Differential Modulation of the Tyrosine Phosphorylation State of the Insulin Receptor by IRS (Insulin Receptor Subunit) Proteins

Abstract

In response to insulin, tyrosine kinase activity of the insulin receptor is stimulated, leading to autophosphorylation and tyrosine phosphorylation of proteins including insulin receptor subunit (IRS)-1, IRS-2, and Shc. Phosphorylation of these proteins leads to activation of downstream events that mediate insulin action. Insulin receptor kinase activity is requisite for the biological effects of insulin, and understanding regulation of insulin receptor phosphorylation and kinase activity is essential to understanding insulin action. Receptor tyrosine kinase activity may be altered by direct changes in tyrosine kinase activity, itself, or by dephosphorylation of the insulin receptor by protein-tyrosine phosphatases. After 1 min of insulin stimulation, the insulin receptor was tyrosine phosphorylated 8-fold more and Shc was phosphorylated 50% less in 32D cells containing both IRS-1 and insulin receptors (32D/IR+IRS-1) than in 32D cells containing only insulin receptors (32D/IR), insulin receptors and IRS-2 (32D/IR+IRS-2), or insulin receptors and a form of IRS-1 that cannot be phosphorylated on tyrosine residues (32D/IR+IRS-1F18).
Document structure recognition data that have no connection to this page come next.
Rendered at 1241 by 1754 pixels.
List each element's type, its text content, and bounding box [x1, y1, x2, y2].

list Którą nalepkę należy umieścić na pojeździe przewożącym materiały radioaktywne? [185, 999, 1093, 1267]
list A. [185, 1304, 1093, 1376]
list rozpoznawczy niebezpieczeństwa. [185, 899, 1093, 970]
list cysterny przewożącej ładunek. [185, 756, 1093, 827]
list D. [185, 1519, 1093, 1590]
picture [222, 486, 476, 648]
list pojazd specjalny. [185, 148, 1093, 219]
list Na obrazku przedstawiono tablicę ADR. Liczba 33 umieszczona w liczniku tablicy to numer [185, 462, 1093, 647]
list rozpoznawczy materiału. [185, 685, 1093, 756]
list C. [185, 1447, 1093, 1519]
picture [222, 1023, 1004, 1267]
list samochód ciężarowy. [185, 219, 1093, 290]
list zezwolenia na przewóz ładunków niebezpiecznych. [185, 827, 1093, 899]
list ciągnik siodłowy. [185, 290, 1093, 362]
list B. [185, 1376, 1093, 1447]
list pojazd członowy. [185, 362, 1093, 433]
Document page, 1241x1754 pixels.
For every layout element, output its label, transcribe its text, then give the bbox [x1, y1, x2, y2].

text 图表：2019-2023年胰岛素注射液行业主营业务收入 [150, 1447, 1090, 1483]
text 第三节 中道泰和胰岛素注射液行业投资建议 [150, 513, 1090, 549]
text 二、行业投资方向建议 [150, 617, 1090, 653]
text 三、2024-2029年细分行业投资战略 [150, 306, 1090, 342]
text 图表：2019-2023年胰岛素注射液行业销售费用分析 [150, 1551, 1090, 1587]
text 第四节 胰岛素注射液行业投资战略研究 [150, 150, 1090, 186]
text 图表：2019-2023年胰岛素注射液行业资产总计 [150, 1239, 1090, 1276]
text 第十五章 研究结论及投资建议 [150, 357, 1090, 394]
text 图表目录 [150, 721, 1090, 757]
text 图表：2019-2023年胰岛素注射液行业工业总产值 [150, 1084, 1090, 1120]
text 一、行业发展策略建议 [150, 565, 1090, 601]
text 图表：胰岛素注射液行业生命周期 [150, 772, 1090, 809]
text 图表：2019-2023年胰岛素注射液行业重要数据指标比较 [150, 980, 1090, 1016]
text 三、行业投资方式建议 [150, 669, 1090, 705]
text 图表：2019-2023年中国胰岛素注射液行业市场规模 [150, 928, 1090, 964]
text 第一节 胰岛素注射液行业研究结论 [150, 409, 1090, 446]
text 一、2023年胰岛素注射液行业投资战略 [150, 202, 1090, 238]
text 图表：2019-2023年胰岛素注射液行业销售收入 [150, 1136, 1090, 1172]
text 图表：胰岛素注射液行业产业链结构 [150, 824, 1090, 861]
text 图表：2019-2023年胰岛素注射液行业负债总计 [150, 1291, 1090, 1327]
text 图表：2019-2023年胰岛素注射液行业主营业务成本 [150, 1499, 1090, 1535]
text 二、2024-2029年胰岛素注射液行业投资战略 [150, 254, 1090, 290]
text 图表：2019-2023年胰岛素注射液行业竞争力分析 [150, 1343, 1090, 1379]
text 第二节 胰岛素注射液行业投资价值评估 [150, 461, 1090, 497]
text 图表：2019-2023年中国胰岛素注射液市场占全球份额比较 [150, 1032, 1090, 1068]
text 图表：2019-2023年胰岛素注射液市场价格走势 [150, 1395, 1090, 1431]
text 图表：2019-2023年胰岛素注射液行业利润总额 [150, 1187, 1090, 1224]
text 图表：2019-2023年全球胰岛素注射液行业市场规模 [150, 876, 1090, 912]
Therefore, IRS-1 and IRS-2 appeared to have different effects on insulin receptor phosphorylation and downstream signaling. Preincubation of cells with pervanadate greatly decreased protein-tyrosine phosphatase activity in all four cell lines. After pervanadate treatment, tyrosine phosphorylation of insulin receptors in insulin-treated 32D/IR, 32D/IR+IRS-2, and 32D/IR+IRS-1F18 cells was markedly increased, but pervanadate had no effect on insulin receptor phosphorylation in 32D/IR+IRS-1 cells. The presence of tyrosine-phosphorylated IRS-1 appears to increase insulin receptor tyrosine phosphorylation and potentially tyrosine kinase activity via inhibition of protein-tyrosine phosphatase(s). This effect of IRS-1 on insulin receptor phosphorylation is unique to IRS-1, as IRS-2 had no effect on insulin receptor tyrosine phosphorylation. Therefore, IRS-1 and IRS-2 appear to function differently in their effects on signaling downstream of the insulin receptor. IRS-1 may play a major role in regulating insulin receptor phosphorylation and enhancing downstream signaling after insulin stimulation.